How to complete this task: In the Envoy setup text, swap "comprehensive" for "detailed" and write out the part that opens with the words "Create comprehensive dashboards" and closes with "complete monitoring solution.".

Text provided:
----
Configure rate limiting

Implement rate limiting to protect against abuse and ensure fair resource usage.

# Rate limiting configuration
http_filters:
name: envoy.filters.http.local_ratelimit  typed_config:
    "@type": type.googleapis.com/udpa.type.v1.TypedStruct
    type_url: type.googleapis.com/envoy.extensions.filters.http.local_ratelimit.v3.LocalRateLimit
    value:
      stat_prefix: http_local_rate_limiter
      token_bucket:
        max_tokens: 1000
        tokens_per_fill: 100
        fill_interval: 1s
      filter_enabled:
        runtime_key: local_rate_limit_enabled
        default_value:
          numerator: 100
          denominator: HUNDRED
      filter_enforced:
        runtime_key: local_rate_limit_enforced
        default_value:
          numerator: 100
          denominator: HUNDRED
      response_headers_to_add:
      - append: false
        header:
          key: x-local-rate-limit
          value: 'true'
      local_rate_limit_per_downstream_connection: false
      enable_x_ratelimit_headers: DRAFT_VERSION_03

Monitor Envoy performance

Set up Grafana dashboards

Create comprehensive dashboards for monitoring gRPC performance and circuit breaker status. You can integrate this with existing Grafana dashboard configurations for a complete monitoring solution.

{
  "dashboard": {
    "id": null,
    "title": "Envoy gRPC Load Balancer",
    "tags": ["envoy", "grpc", "load-balancer"],
    "style": "dark",
    "timezone": "browser",
    "panels": [
      {
        "title": "Request Rate",
        "type": "graph",
        "targets": [
          {
            "expr": "rate(envoy_cluster_upstream_rq_total[5m])",
            "legendFormat": "{{cluster_name}}"
          }
        ]
      },
      {
        "title": "Circuit Breaker Status", 
        "type": "stat",
        "targets": [
          {
            "expr": "envoy_cluster_circuit_breakers_default_remaining_cx",
            "legendFormat": "Connections Remaining"
          },
          {
            "expr": "envoy_cluster_circuit_breakers_default_remaining_rq",
            "legendFormat": "Requests Remaining"
          }
        ]
      },
      {
        "title": "Health Check Status",
        "type": "stat",
        "targets": [
          {
            "expr": "envoy_cluster_health_check_healthy",
            "legendFormat": "{{cluster_name}} Healthy"
          }
        ]
      },
      {
        "title": "Response Times",
        "type": "graph", 
        "targets": [
          {
            "expr": "histogram_quantile(0.50, rate(envoy_cluster_upstream_rq_time_bucket[5m]))",
            "legendFormat": "p50"
          },
          {
            "expr": "histogram_quantile(0.95, rate(envoy_cluster_upstream_rq_time_bucket[5m]))",
            "legendFormat": "p95"
          }
        ]
      }
    ],
    "time": {
      "from": "now-1h",
      "to": "now"
    },
    "refresh": "5s"
  }
}

Configure Prometheus alerts

Set up alerts for circuit breaker trips and health check failures.
----
Records provided:

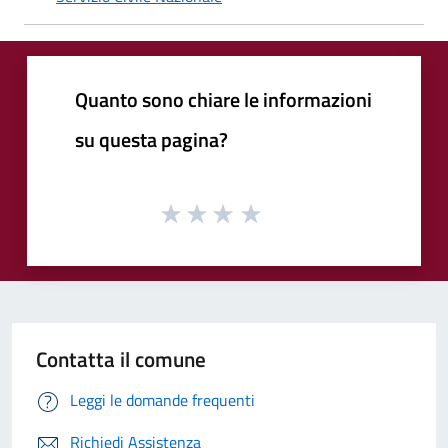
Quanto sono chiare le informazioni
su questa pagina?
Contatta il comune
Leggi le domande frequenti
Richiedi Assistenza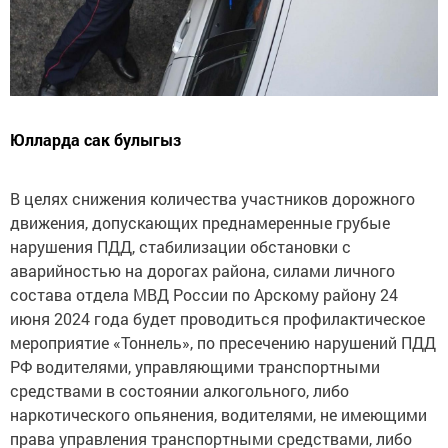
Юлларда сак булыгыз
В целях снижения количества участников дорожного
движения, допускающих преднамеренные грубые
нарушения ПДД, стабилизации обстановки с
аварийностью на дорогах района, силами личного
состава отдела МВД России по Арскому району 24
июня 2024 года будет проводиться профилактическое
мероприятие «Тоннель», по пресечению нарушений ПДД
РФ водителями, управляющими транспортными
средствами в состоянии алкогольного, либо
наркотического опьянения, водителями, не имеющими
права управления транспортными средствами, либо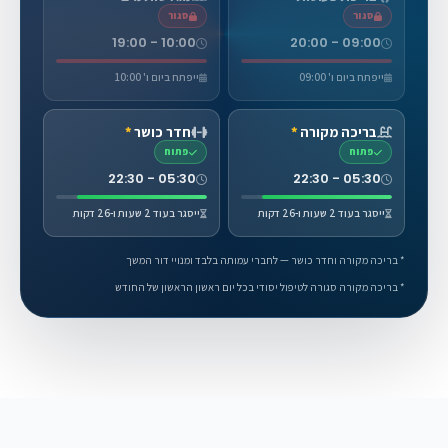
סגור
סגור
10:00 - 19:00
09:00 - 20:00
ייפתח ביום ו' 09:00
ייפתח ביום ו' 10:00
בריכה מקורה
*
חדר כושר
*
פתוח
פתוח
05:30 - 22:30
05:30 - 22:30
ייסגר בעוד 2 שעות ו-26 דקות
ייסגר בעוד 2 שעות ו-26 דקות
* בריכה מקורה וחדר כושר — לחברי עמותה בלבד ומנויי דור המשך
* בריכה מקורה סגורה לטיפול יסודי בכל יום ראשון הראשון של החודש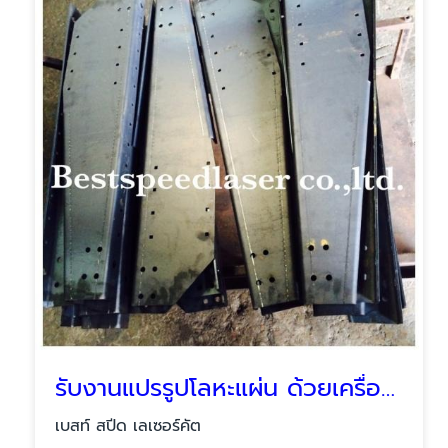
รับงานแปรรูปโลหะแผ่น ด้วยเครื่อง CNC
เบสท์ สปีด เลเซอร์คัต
----
Output of the exercise:
Create detailed dashboards for monitoring gRPC performance and circuit breaker status. You can integrate this with existing Grafana dashboard configurations for a complete monitoring solution.